* EXERCISE *
Check the listing below for lines that hold "Switzerland". How many are there? Please give only the number.

* RECORDS PROVIDED *
---
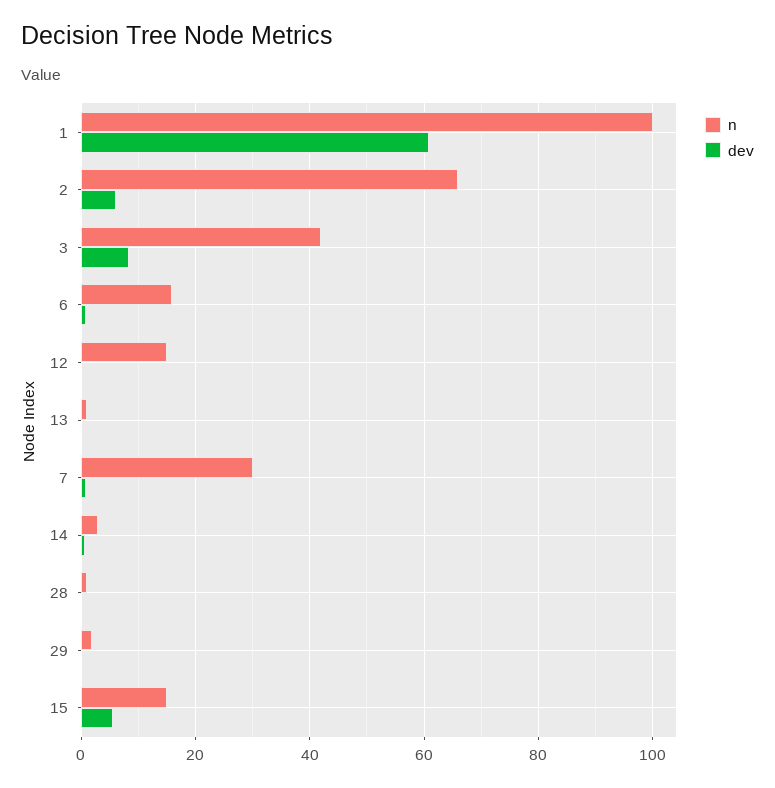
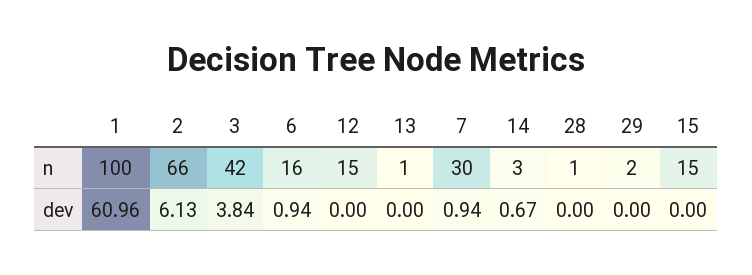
dev, 3: 8 -> 3.84
dev, 15: 6 -> 0

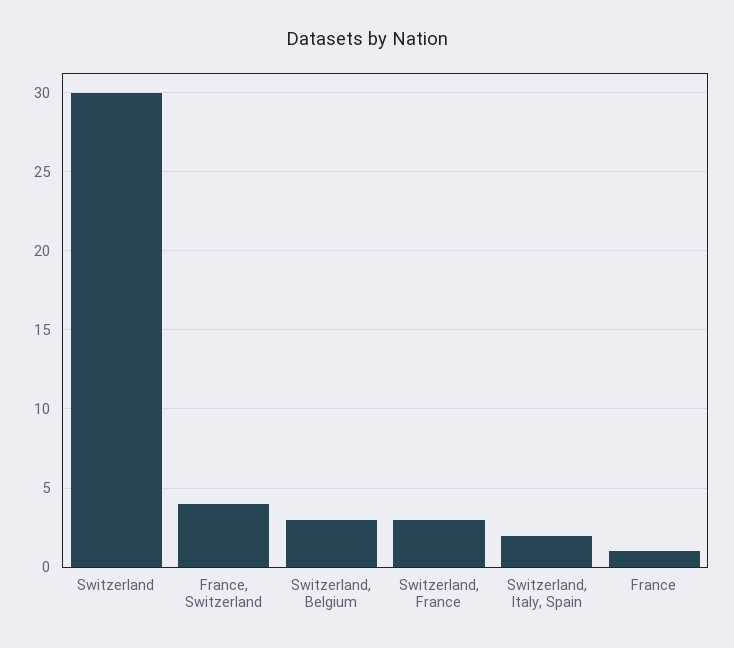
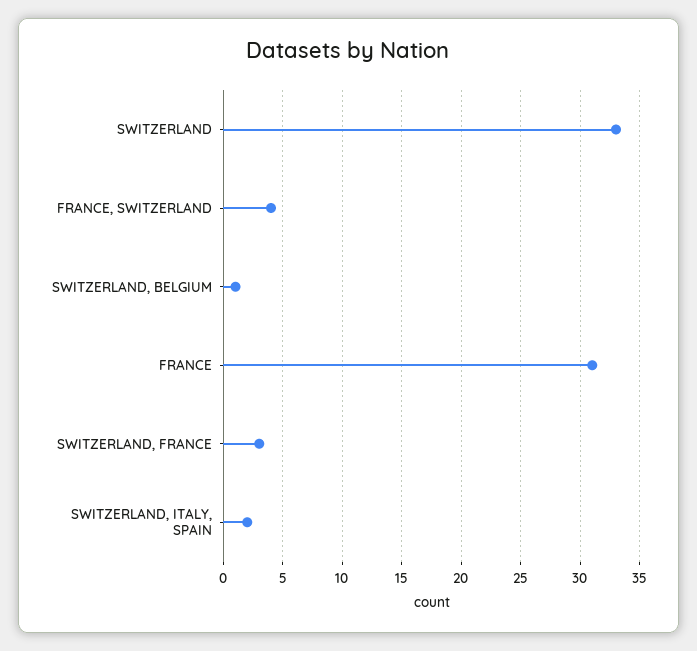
Switzerland: 30 -> 33
Switzerland, Belgium: 3 -> 1
France: 1 -> 31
---
* SOLUTION TO THE PROBLEM *
2